Nuestro amor por el postre tiene fundamentos evolutivos

Nuestros antepasados primitivos raramente consumían carbohidratos. Pero con el tiempo se dieron cuenta de que los alimentos azucarados son buenas fuentes de energía y evolucionaron para hacerlos particularmente agradables. Al mismo tiempo, los sabores amargos o ácidos se volvieron desagradables, que recuerdan a sabores indeseables y, por lo tanto, generalmente los rechazamos.

El azúcar activa nuestro sistema de recompensas

Cuando comemos alimentos dulces, el sistema de recompensa del cerebro, formalmente conocido como el sistema de dopamina mesolímbica, se activa, lo que fortalece los comportamientos al aumentar la probabilidad de repetirlos. En pocas palabras, interpretamos la ingesta de azúcar como una recompensa y, dada la necesidad de volver a disfrutar de este «éxito», nos dirigimos a encontrar más de estos alimentos para sentirnos «bien».

El azúcar puede afectar la memoria

Nuestras neuronas necesitan glucosa, como hemos dicho, pero todo en equilibrio, ya que se ha demostrado que las dietas ricas en azúcar afectan al hipocampo, que como hemos informado en otras ocasiones, es una estructura clave para la memoria.

En otro estudio, los investigadores encontraron que las ratas que consumen grandes cantidades de azúcar eran menos capaces de recordar si antes habían visto objetos en lugares específicos. El azúcar no sólo reduce las neuronas de los recién nacidos, sino que también aumenta los compuestos químicos relacionados con la inflamación.

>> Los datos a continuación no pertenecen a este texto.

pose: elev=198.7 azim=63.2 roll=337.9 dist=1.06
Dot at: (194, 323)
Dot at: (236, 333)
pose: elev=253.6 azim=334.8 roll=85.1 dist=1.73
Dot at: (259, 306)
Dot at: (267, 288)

Podemos inhibir nuestra respuesta de placer al dulce

Nuestro cerebro tiene una red de neuronas inhibidoras que se concentran en la corteza prefrontal, un área clave para controlar el comportamiento; es decir, la toma de decisiones, el control de los impulsos y la gratificación retrasada. Esta red puede ayudarnos a inhibir nuestra respuesta natural a los alimentos dulces.

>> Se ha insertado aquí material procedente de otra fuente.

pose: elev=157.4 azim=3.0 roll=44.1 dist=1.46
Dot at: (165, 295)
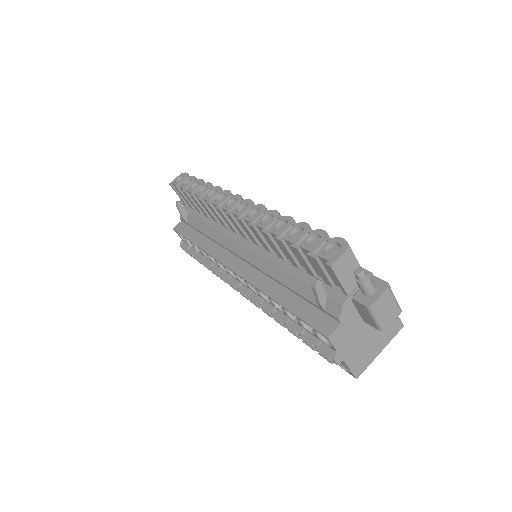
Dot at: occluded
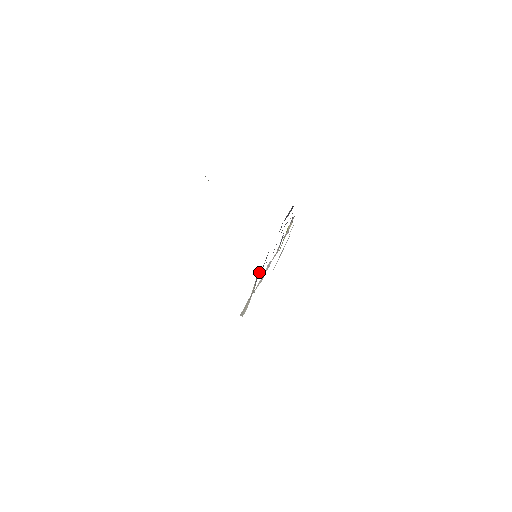
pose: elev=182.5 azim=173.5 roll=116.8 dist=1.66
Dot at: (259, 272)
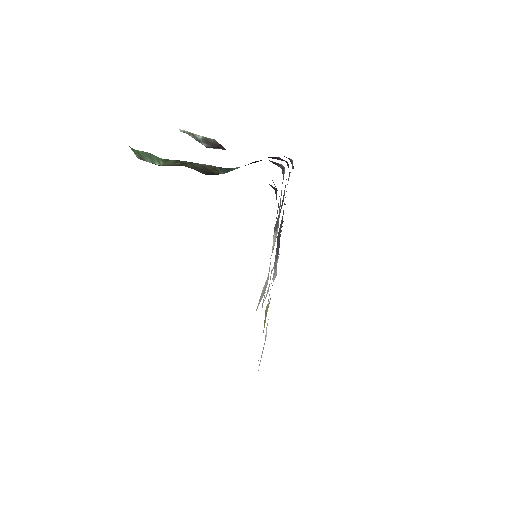
Dot at: (277, 219)
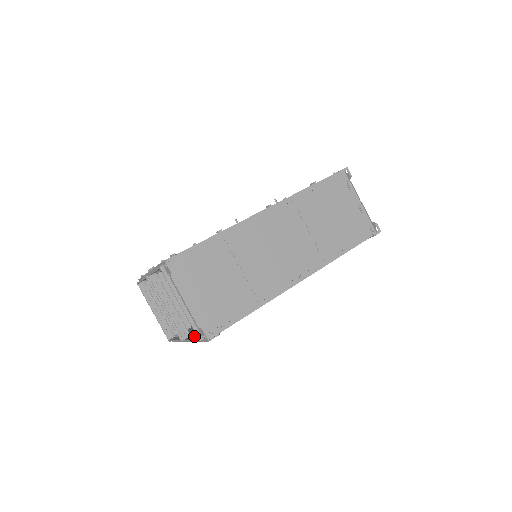
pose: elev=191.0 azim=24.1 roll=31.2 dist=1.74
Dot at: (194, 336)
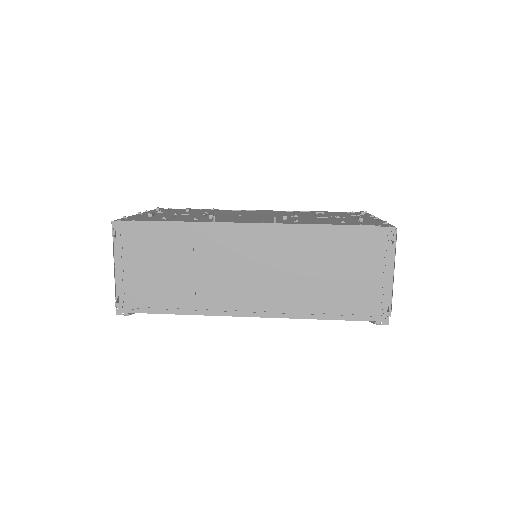
Dot at: occluded
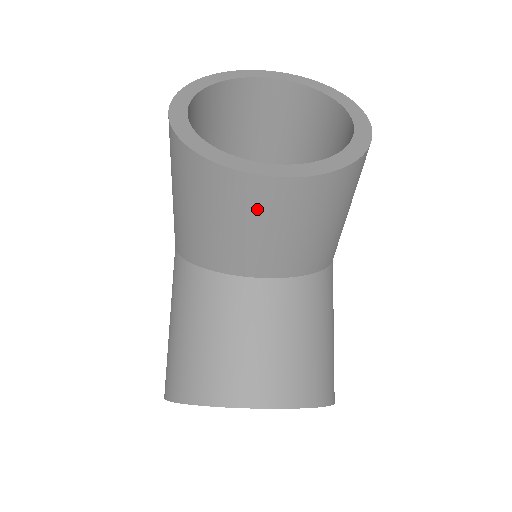
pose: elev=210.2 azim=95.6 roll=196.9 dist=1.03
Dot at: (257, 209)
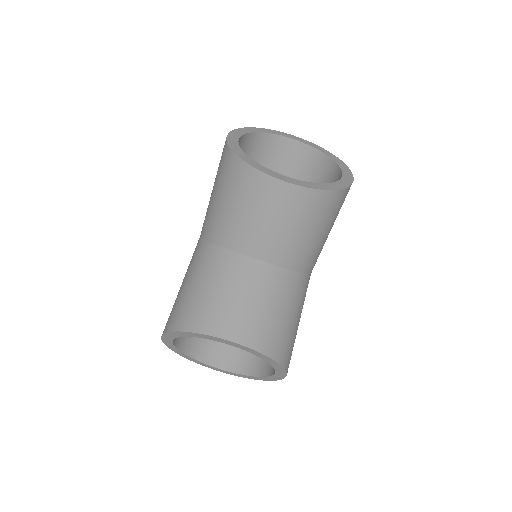
Dot at: (268, 202)
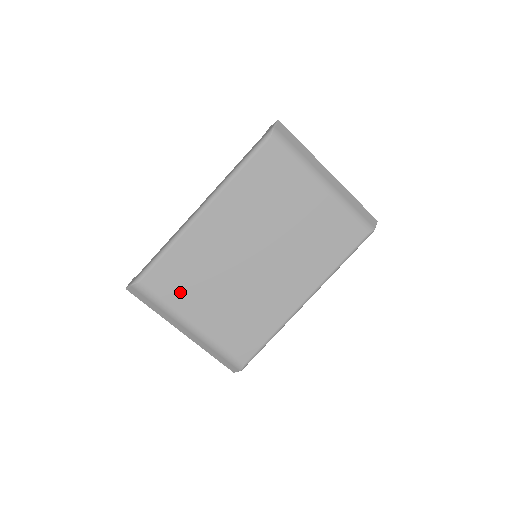
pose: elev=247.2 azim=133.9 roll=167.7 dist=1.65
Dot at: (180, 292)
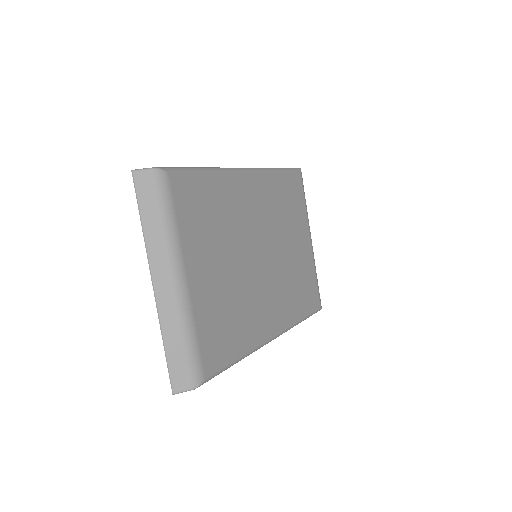
Dot at: (195, 225)
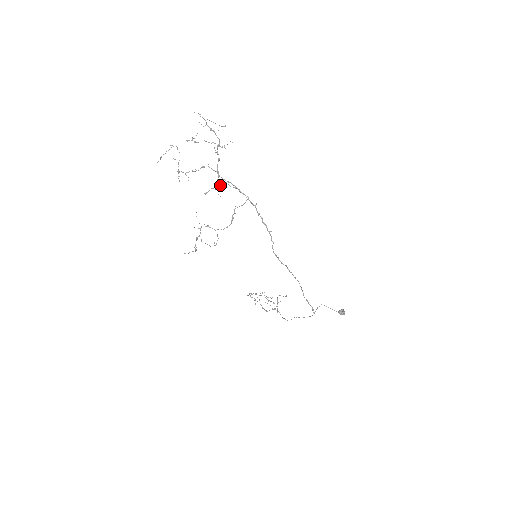
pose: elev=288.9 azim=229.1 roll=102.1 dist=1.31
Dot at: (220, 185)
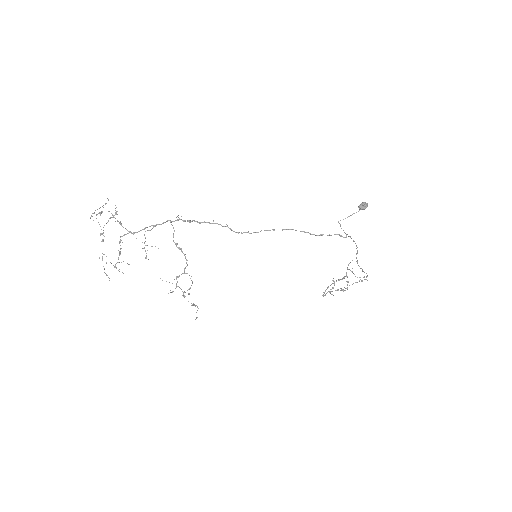
Dot at: occluded
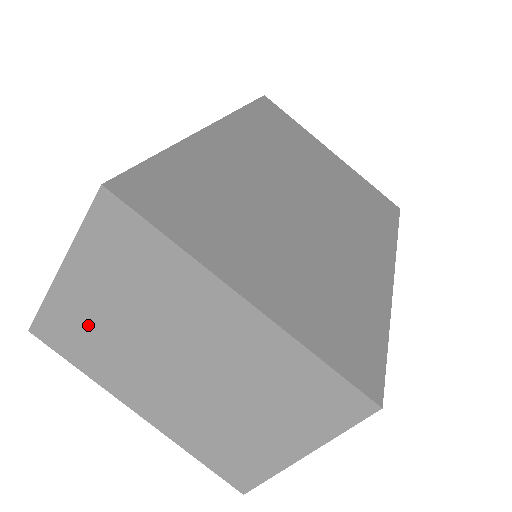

Sin embargo, la situación es un poco más compleja. Una encuesta anterior de ratas reveló que las ratas alimentadas con azúcar eran menos capaces de controlar su comportamiento y tomar decisiones. Esto deja evidencia de que las dietas ricas en azúcar pueden alterar el funcionamiento de las neuronas inhibidoras y hacernos más impulsivos. Sí, lo que comemos puede afectar nuestra capacidad de resistir la tentación, lo cual puede ser la razón por la que algunas personas tienen dificultad para cambiar sus dietas.

De hecho, en otra encuesta, se les pidió a los participantes que evaluaran sus antojos de bocadillos altos en calorías cuando tenían hambre en comparación a cuando ya habían comido. Las personas que siguieron una dieta rica en grasas y azúcar informaron tener antojos de bocadillos incluso cuando no tenían hambre, en una especie de círculo vicioso.

¿Cómo proteger su cerebro del azúcar?

La recomendación de la Organización Mundial de la Salud es no superar los 25 gramos de azúcar añadida, equivalentes a seis cucharaditas, lo que representaría el cinco por ciento de la ingesta calórica diaria.

Además, no sólo debe reducirse la ingesta de azúcar, sino que también deben incluirse otros alimentos saludables como los ricos en grasas omega-3 como el aceite de pescado, las nueces y las almendras, que también son neuroprotectoras. Y, por supuesto, el ejercicio también es importante, porque estimula la neuroplasticidad (un proceso de regeneración) del cerebro que le permite recuperarse.